* **Action item**
Can you copy every one of the rows below word for word, leaving the pictures out of your answer?

[Dataset entries]
+++++

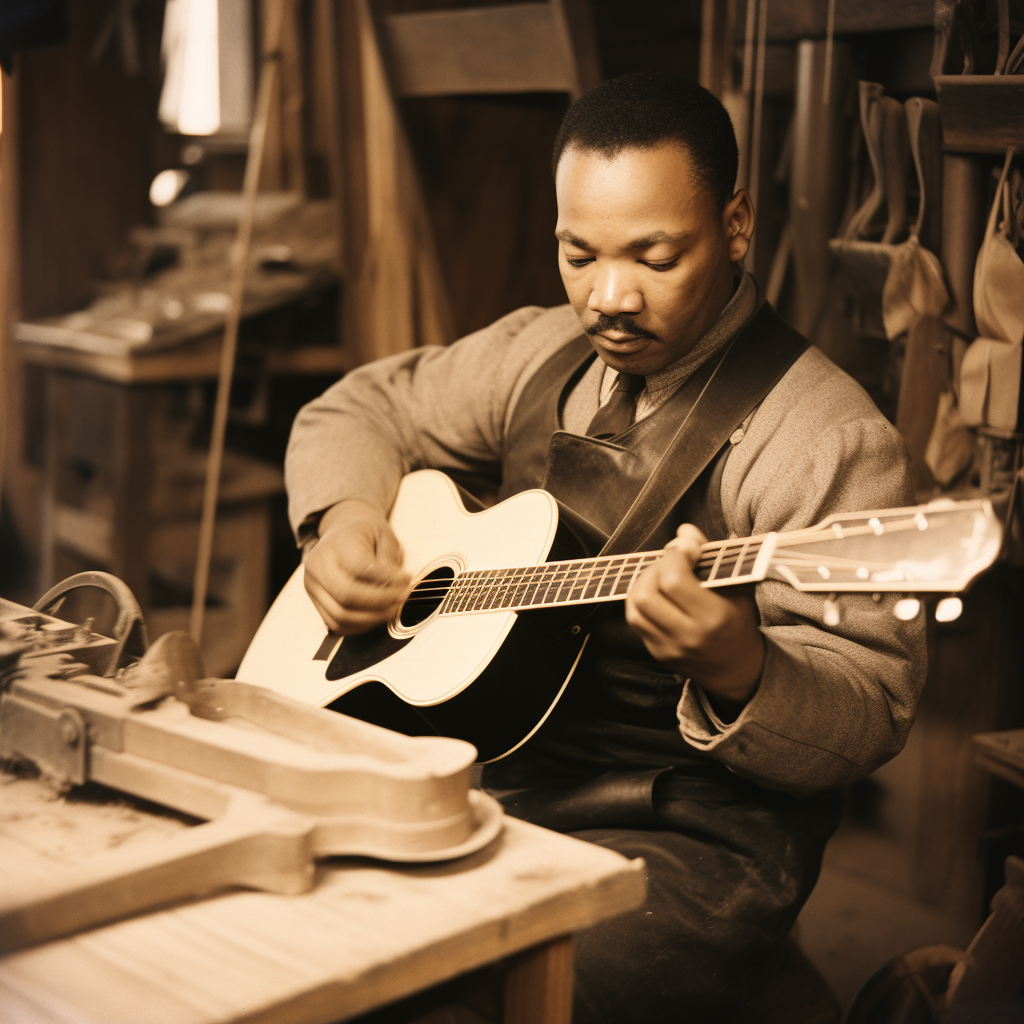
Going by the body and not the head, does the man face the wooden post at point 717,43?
no

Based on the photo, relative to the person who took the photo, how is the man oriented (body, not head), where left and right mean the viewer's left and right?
facing the viewer and to the left of the viewer

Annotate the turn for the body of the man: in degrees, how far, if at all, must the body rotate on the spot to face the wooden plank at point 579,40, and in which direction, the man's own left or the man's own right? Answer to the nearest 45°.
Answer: approximately 135° to the man's own right

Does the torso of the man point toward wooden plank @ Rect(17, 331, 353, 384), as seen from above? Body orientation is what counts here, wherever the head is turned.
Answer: no

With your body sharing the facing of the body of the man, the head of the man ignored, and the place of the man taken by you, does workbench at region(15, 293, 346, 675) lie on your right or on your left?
on your right

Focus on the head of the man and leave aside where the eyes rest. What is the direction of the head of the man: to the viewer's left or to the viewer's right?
to the viewer's left

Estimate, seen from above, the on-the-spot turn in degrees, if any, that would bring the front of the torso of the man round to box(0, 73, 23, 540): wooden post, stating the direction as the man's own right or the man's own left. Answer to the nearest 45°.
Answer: approximately 90° to the man's own right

+++++

* **Exercise answer**
Going by the body and not the head, does the man face the wooden post at point 717,43?
no

Based on the photo, relative to the person who took the photo, how is the man oriented (body, not head), where left and right mean the viewer's left and right?
facing the viewer and to the left of the viewer

Annotate the turn for the body of the man: in degrees, how far, if at all, must the body rotate on the spot to face the wooden plank at point 579,40, and in which direction, the man's own left or the man's own right? Answer to the nearest 45°.
Answer: approximately 135° to the man's own right

Does the torso of the man point toward wooden plank @ Rect(17, 331, 353, 384), as seen from above? Body orientation is what counts here, wherever the head is turned.
Answer: no

With your body sharing the facing of the body of the man, the head of the man ignored, and the place of the man taken by you, does workbench at region(15, 293, 346, 675) lie on your right or on your left?
on your right

Focus on the head of the man and leave aside where the eyes rest. What is the direction of the head of the man: to the viewer's left or to the viewer's right?
to the viewer's left

Estimate, seen from above, the on-the-spot turn in degrees, if any, that would bring the front of the torso of the man round to box(0, 73, 23, 540): wooden post, stating the direction as the man's own right or the man's own left. Answer to the nearest 45°.
Answer: approximately 90° to the man's own right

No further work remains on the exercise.